On Fri, Aug 20, 2010 at 09:45:14AM +0100, Misha Kapushesky wrote:
> Hi,
> 
> If you did do this in binary, we'd see the following:
> 
> >x <- matrix(floor(runif(1.7e6 * 20)*1000),nr=20)
> >z <- writeBin(as.vector(x),file("test.bin","wb"))
> 
> >system.time({zz <- readBin(file("test.bin","rb"),numeric(),20*1700000); 
> >dim(zz) <- c(20,1700000)})
>    user  system elapsed
>   0.171   0.574   0.751
> 
> So, less than a second to read this in.
> 
> If you were working in, say, Perl, you could write data like this as 
> follows:
> 
> open M, ">test2.bin";
> for($i=0; $i<20*1700000; $i++) {
>   print M pack('i',$i);
> }
> close M;
> 
> and read that file into R as:
> 
> >system.time({e <- readBin("test2.bin",integer(),20*1700000,size=4); 
> dim(e) <- c(20,1700000)})
>    user  system elapsed
>   0.093   0.273   0.370
> 
> Even faster, specifying explicitly the int size.
> 
> --Misha
> 
> On Thu, 19 Aug 2010, Sean Davis wrote:
> 
> >On Thu, Aug 19, 2010 at 7:31 PM, Stijn van Dongen <stijn at ebi.ac.uk> wrote:
> >
> >>
> >>This piqued my interest, as for really large datasets it can in general
> >>speed
> >>up things greatly to use binary formats (1.5 million does not sound *that*
> >>big
> >>to me).

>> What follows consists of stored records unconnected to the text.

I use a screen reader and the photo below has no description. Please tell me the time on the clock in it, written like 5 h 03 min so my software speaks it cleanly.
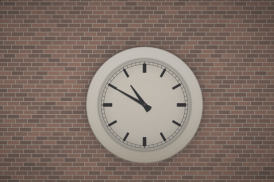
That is 10 h 50 min
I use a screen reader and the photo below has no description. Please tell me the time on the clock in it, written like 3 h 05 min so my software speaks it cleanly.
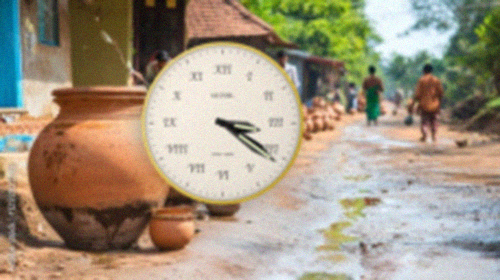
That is 3 h 21 min
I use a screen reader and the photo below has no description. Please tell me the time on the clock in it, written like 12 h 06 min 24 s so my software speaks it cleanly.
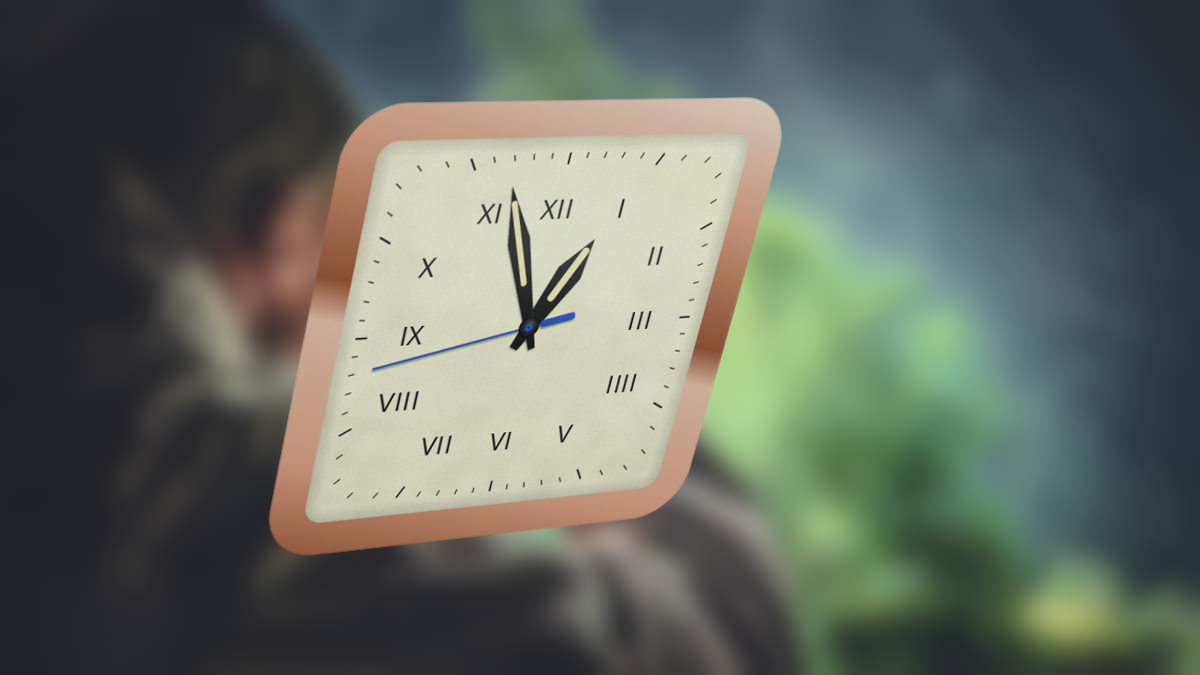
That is 12 h 56 min 43 s
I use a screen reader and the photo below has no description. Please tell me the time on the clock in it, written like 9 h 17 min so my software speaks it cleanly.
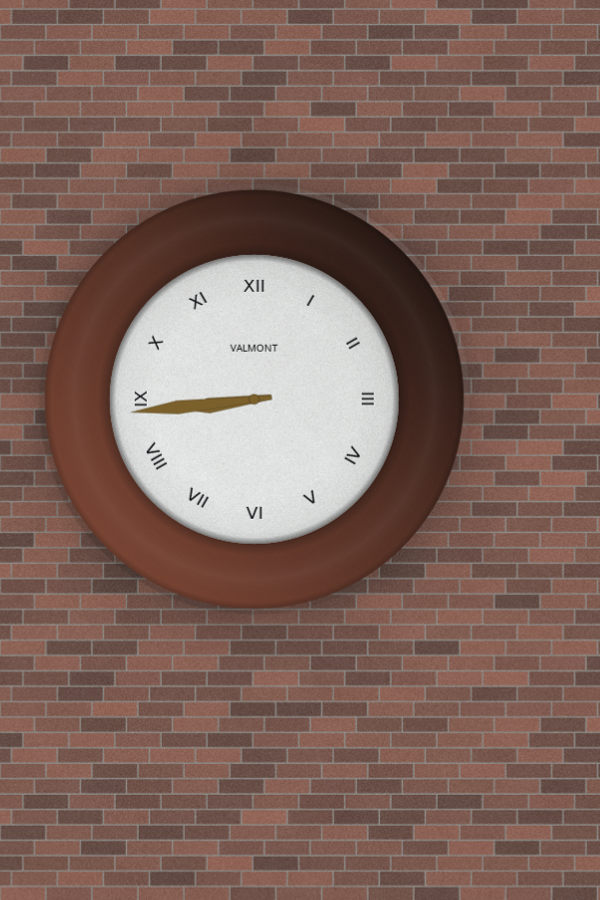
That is 8 h 44 min
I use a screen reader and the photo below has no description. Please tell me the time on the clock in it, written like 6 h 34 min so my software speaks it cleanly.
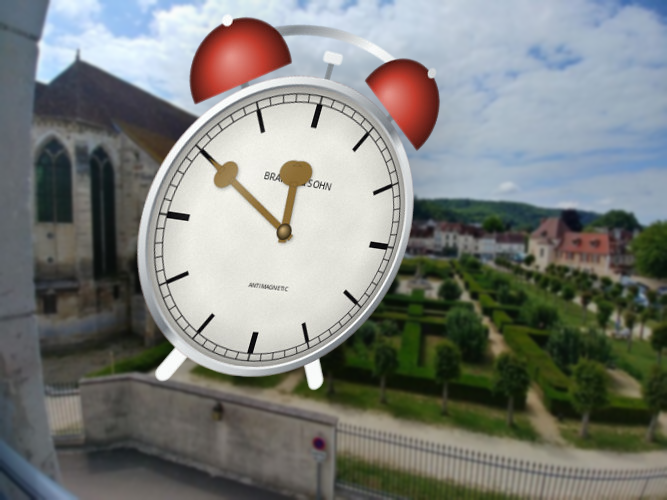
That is 11 h 50 min
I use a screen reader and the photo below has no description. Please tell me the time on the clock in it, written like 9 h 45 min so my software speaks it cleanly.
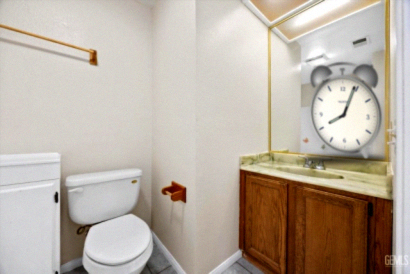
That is 8 h 04 min
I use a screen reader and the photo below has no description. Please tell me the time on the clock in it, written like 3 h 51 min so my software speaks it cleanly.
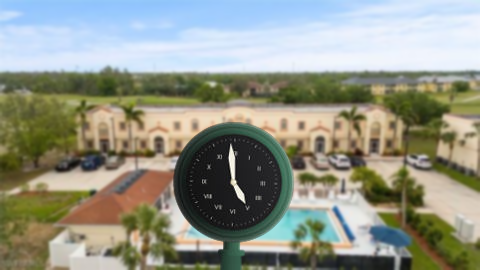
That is 4 h 59 min
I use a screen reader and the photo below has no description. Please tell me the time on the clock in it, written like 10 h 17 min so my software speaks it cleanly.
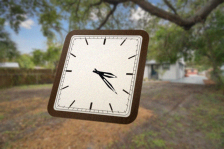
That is 3 h 22 min
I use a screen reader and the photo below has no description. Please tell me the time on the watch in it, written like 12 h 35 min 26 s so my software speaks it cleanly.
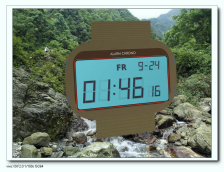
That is 1 h 46 min 16 s
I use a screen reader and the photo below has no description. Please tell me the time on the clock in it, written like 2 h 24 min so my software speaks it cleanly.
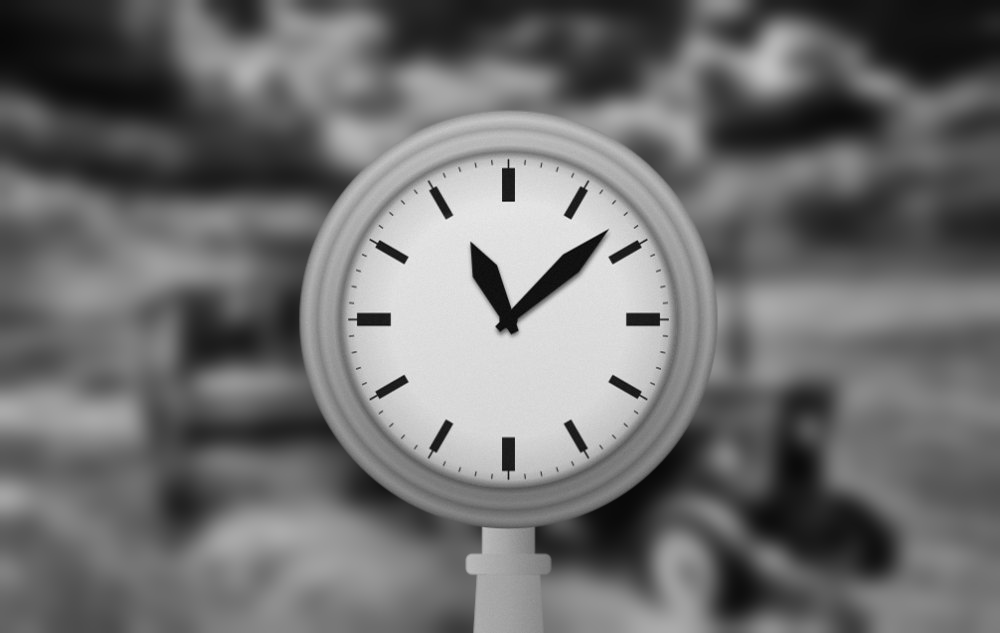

I have no experience with this in R, but a little search brought 
> >>up
> >>e.g. readBin(). So it might be possible, especially if your data is quite
> >>simple (all integers), to first convert your data externally to a binary
> >>format (using perl or python or ..) and then read it with readBin().
> >>
> >>Disclaimer: Quite likely a random thought from an ill-informed bystander.
> >>
> >>
> >Binary is always a good thought, but reading into another language to write
> >binary to load into R is probably not going to be a big time saver over
> >using R's capabilities.
> >
> >>x=matrix(floor(runif(1.7e6 * 20)*1000),nr=20)
> >di> dim(x)
> >[1]      20 1700000
> >>write.table(x,file='abc.txt',sep="\t",col.names=FALSE,row.names=FALSE)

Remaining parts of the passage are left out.